### AIM OF THE EXERCISE:
Reproduce verbatim every text line in the records below, leaving out the pictures.

### THE RECORDS:
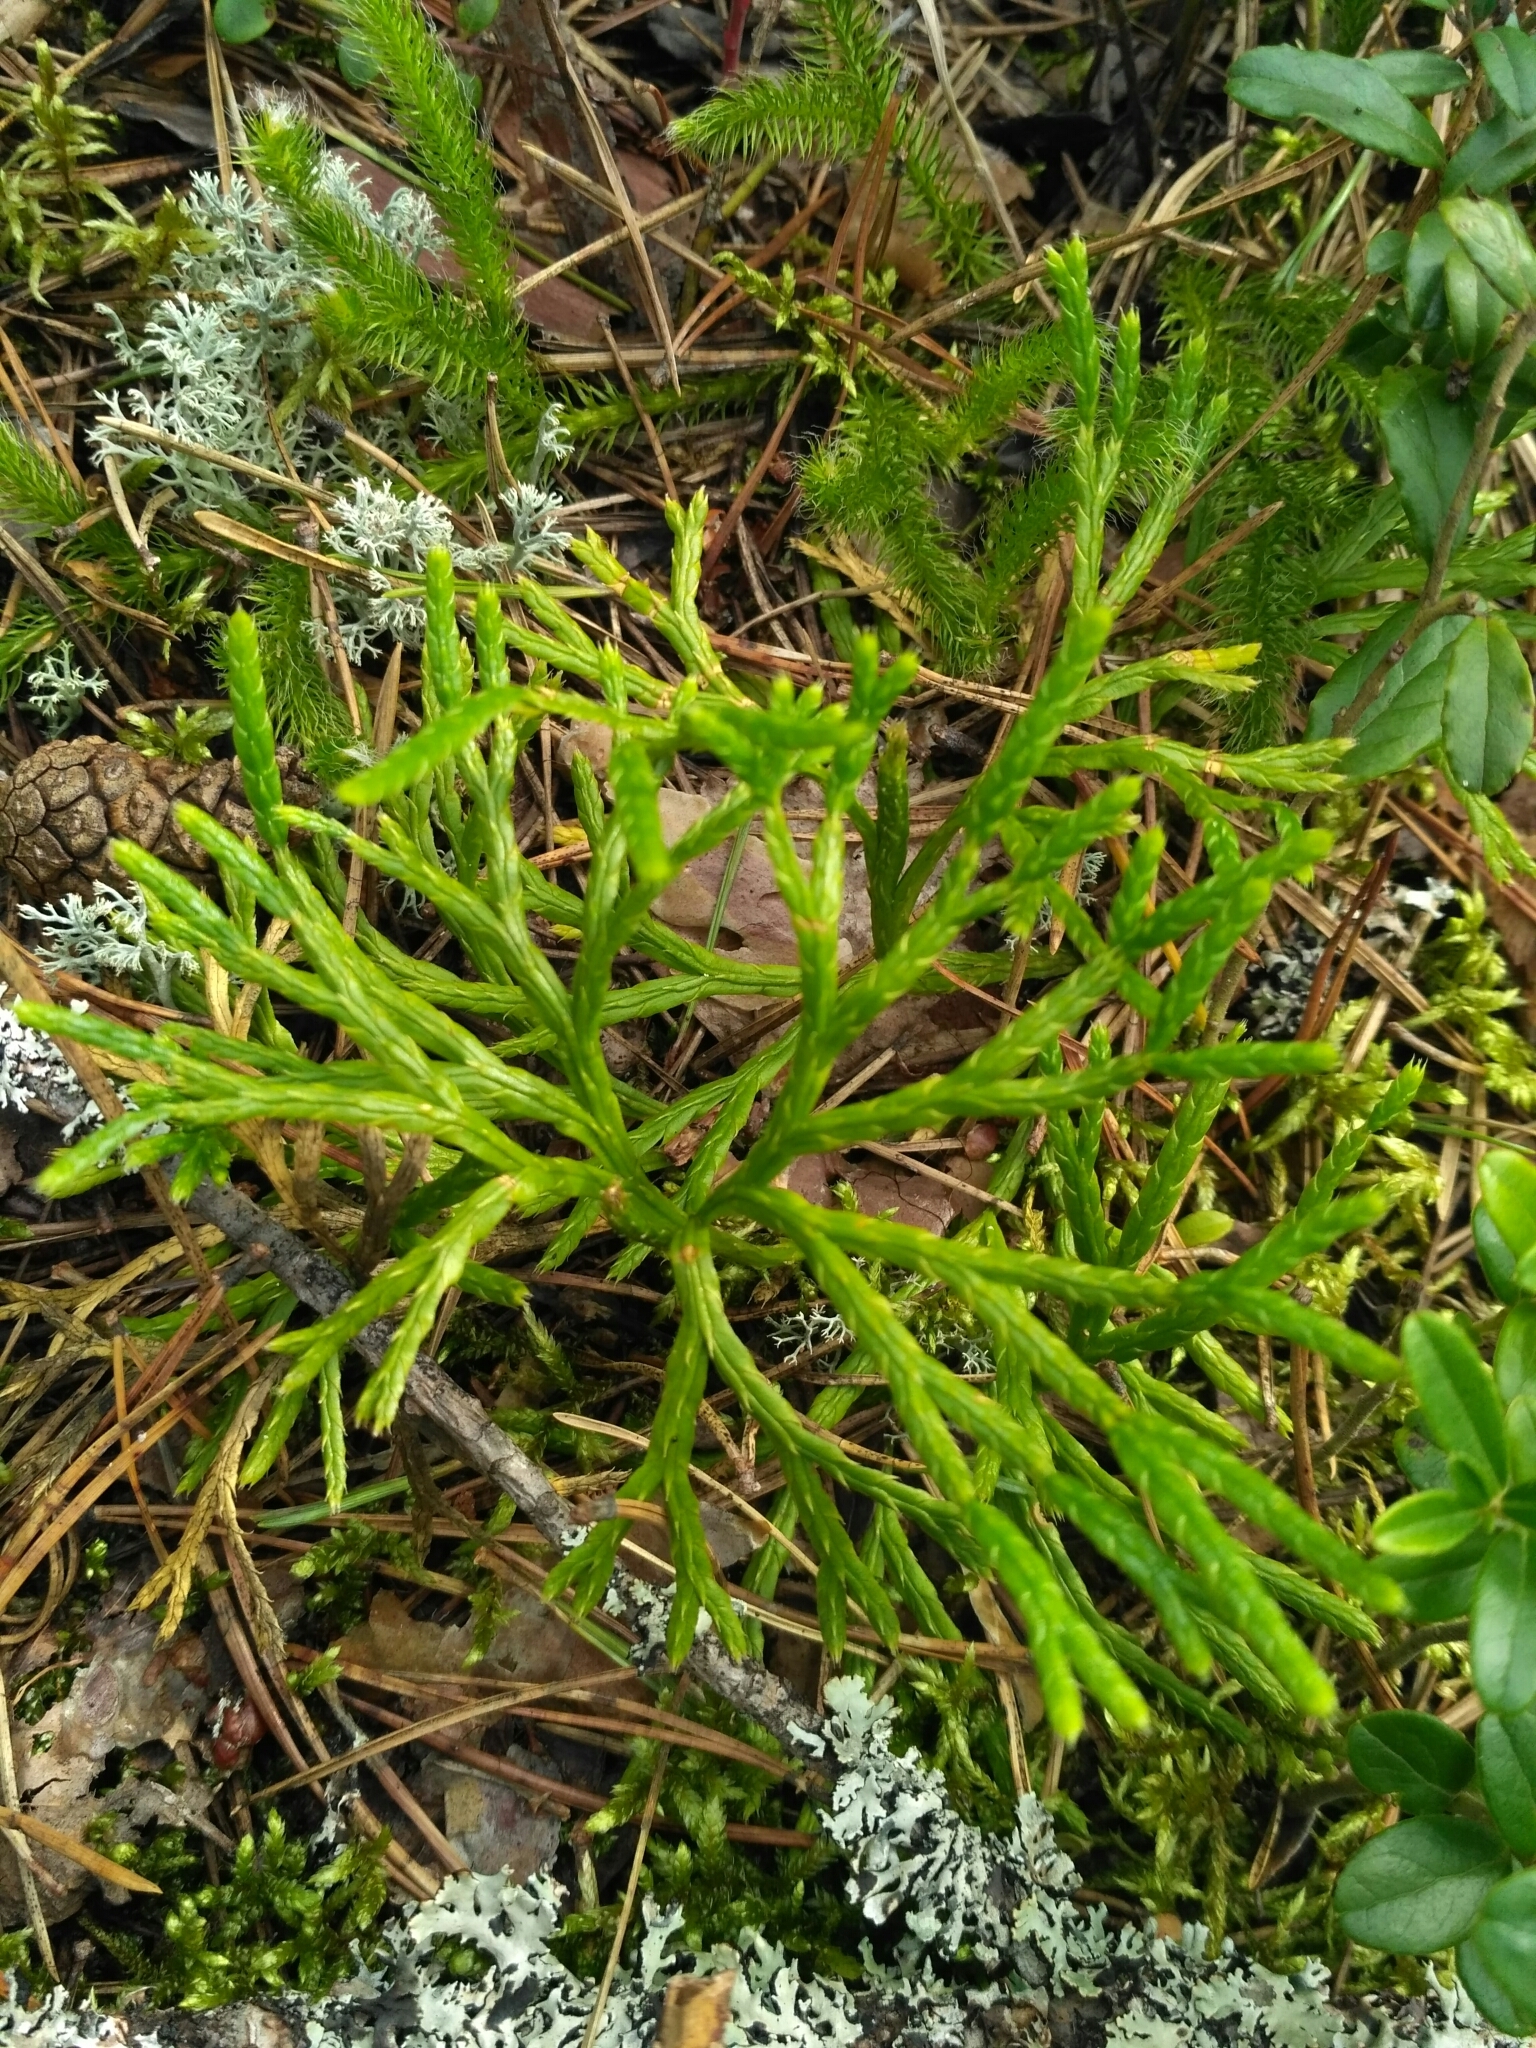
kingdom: Plantae
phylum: Tracheophyta
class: Lycopodiopsida
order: Lycopodiales
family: Lycopodiaceae
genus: Diphasiastrum
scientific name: Diphasiastrum complanatum
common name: Northern running-pine
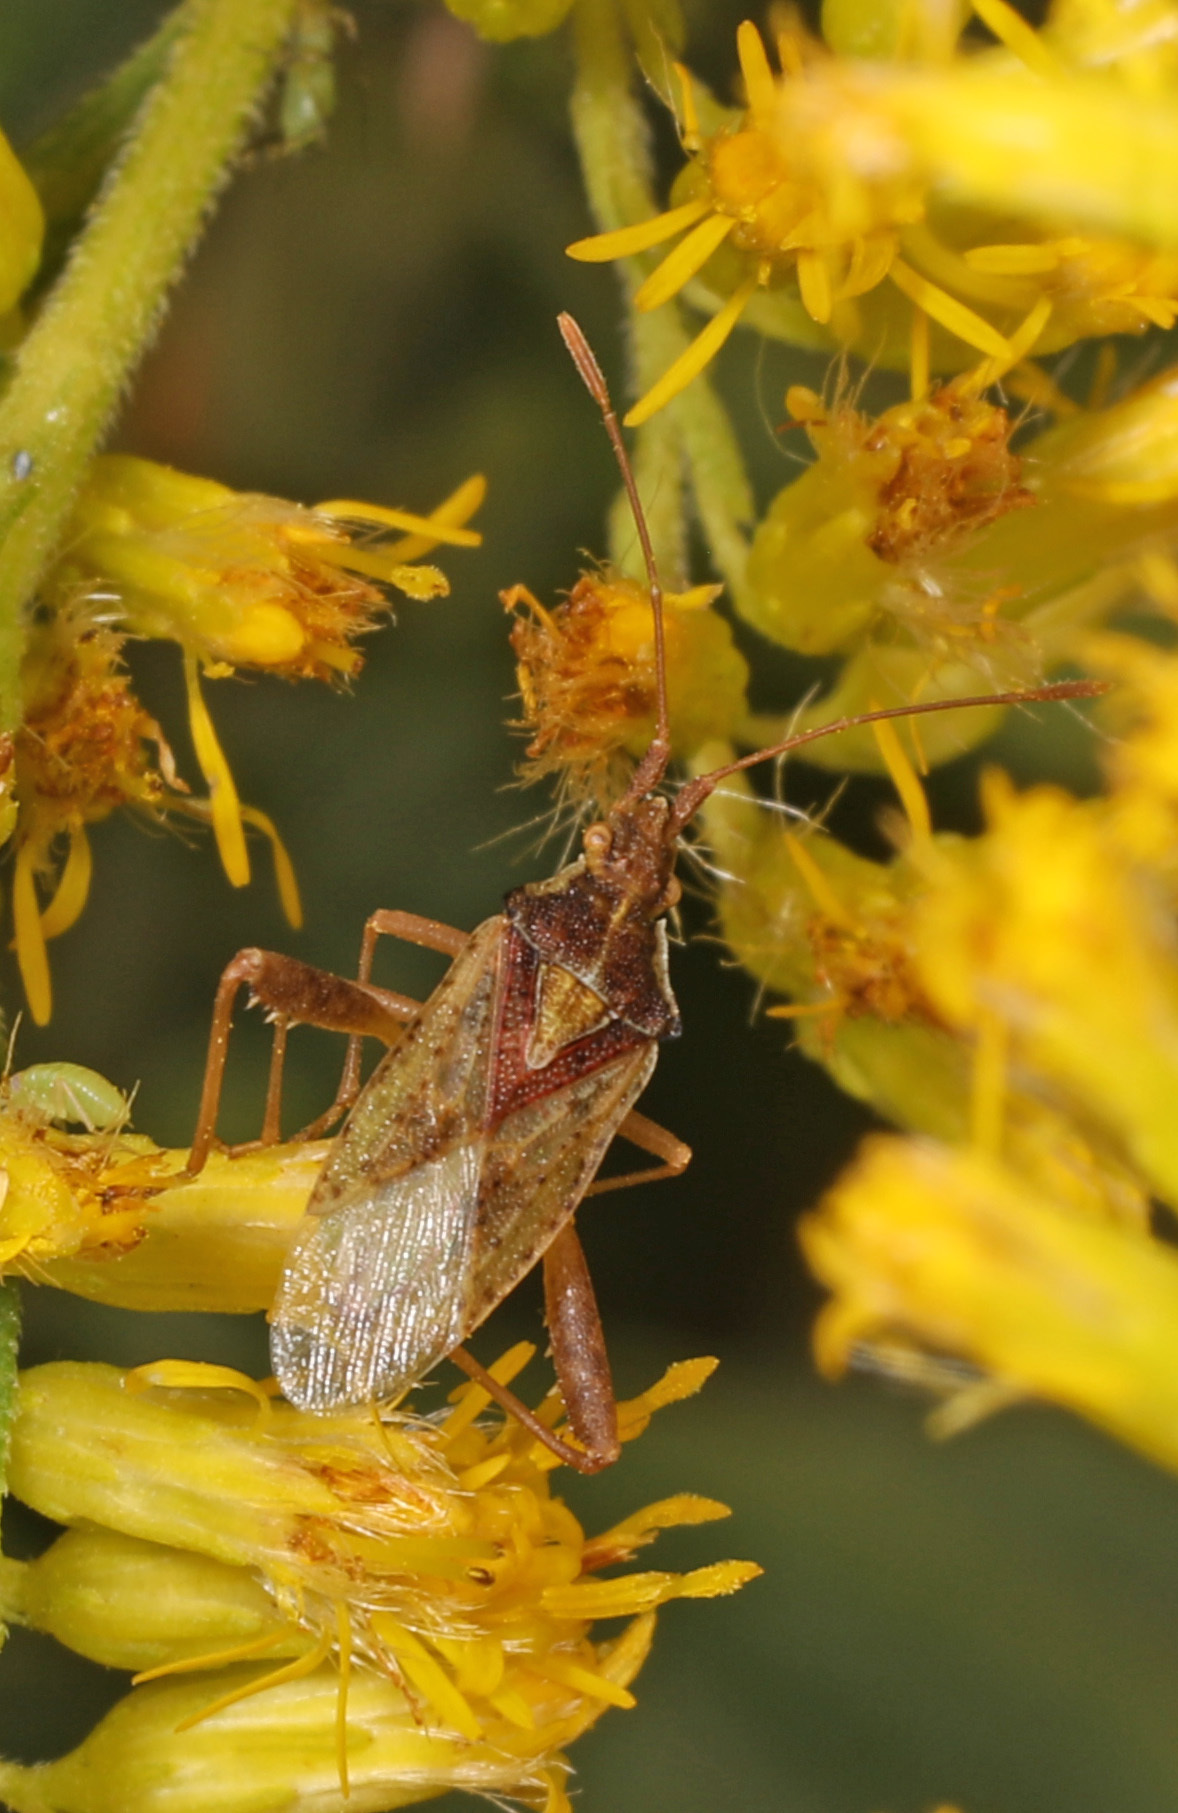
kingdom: Animalia
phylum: Arthropoda
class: Insecta
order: Hemiptera
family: Rhopalidae
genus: Harmostes
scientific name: Harmostes reflexulus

### ANSWER TO THE PROBLEM:
kingdom: Plantae
phylum: Tracheophyta
class: Lycopodiopsida
order: Lycopodiales
family: Lycopodiaceae
genus: Diphasiastrum
scientific name: Diphasiastrum complanatum
common name: Northern running-pine
kingdom: Animalia
phylum: Arthropoda
class: Insecta
order: Hemiptera
family: Rhopalidae
genus: Harmostes
scientific name: Harmostes reflexulus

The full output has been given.